Novo tratamento contra a malária começa a ser utilizado na próxima semana

O Ministério da Saúde de Angola vai apresentar oficialmente quinta-feira um novo tratamento contra a malária, baseado na artimizina, cuja aplicação terá início na próxima semana para combater esta doença, que é a principal causa de morte no país.

Agência LUSA /

"Vamos realizar a cerimónia quinta-feira, no Hospital dos Cajueiros, em Luanda, para que todo o país saiba que temos que abandonar a cloroquina porque há muita resistência e têm ocorrido mortes desnecessárias", afirmou hoje o ministro angolano da Saúde, Sebastião Veloso.

Segundo o ministro, "uma investigação científica realizada em vários hospitais permitiu concluir que há uma resistência do plasmódio (agente transmissor da malária) à cloroquina, que é o medicamento com que se trata actualmente a malária".

Sebastião Veloso especificou que a taxa de resistência ao tratamento com cloroquina chega a atingir 60 por cento em algumas regiões do país, recordando que a Organização Mundial da Saúde (OMS) recomenda a mudança de tratamento quando a resistência for superior 25 por cento.
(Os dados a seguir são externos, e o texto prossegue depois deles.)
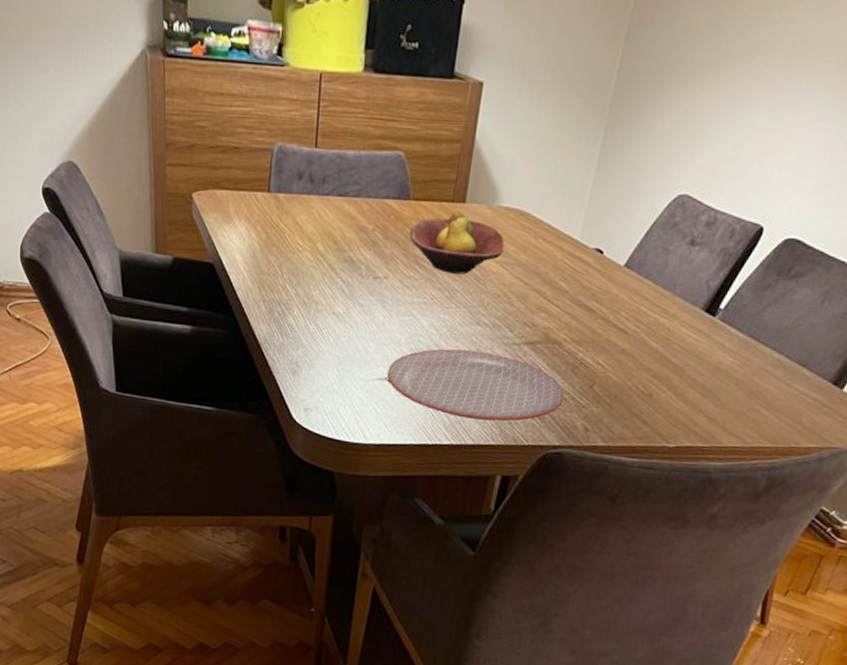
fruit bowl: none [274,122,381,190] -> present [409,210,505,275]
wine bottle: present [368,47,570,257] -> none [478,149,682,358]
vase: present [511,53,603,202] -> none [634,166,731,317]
Em função destes dados, o governo angolano, em colaboração com a OMS e o Fundo das Nações Unidas para a Infância (UNICEF), realizou um estudo para avaliar qual o tratamento alternativo mais conveniente, tendo concluído pela utilização da artimizina.

"Numa primeira linha, vamos utilizar a artimizina e, na segunda linha, se a situação do doente se complicar, será utilizado o quinino, enquanto na terceira linha utilizaremos a hemodiaquina", referiu o ministro.

A malária é uma doença endémica nas 18 províncias de Angola, onde se registam anualmente mais de três milhões de casos.

Segundo dados do Programa Nacional de Controlo da Malária, cinco em cada dez crianças menores de cinco anos e duas em cada dez mulheres grávidas morrem devido à malária em Angola.

As estatísticas oficiais indicam ainda que oito em cada dez pessoas que recorrem às consultas nos postos e nos centros de saúde angolanos estão doentes com malária, que é a primeira causa de doença e de morte em Angola, sendo ainda o principal responsável pelo absentismo escolar e laboral.

Para inverter a situação, o Ministério da Saúde está a desenvolver uma campanha de informação sobre a malária junto da população, numa iniciativa para promover as medidas de prevenção desta doença, estando também a distribuir redes mosquiteiras tratadas com insecticidas de longa duração.

Esta distribuição começou em Julho de 2005 e deverá chegar ao final deste ano com 1,7 milhões de mosquiteiros distribuídos em todo o país.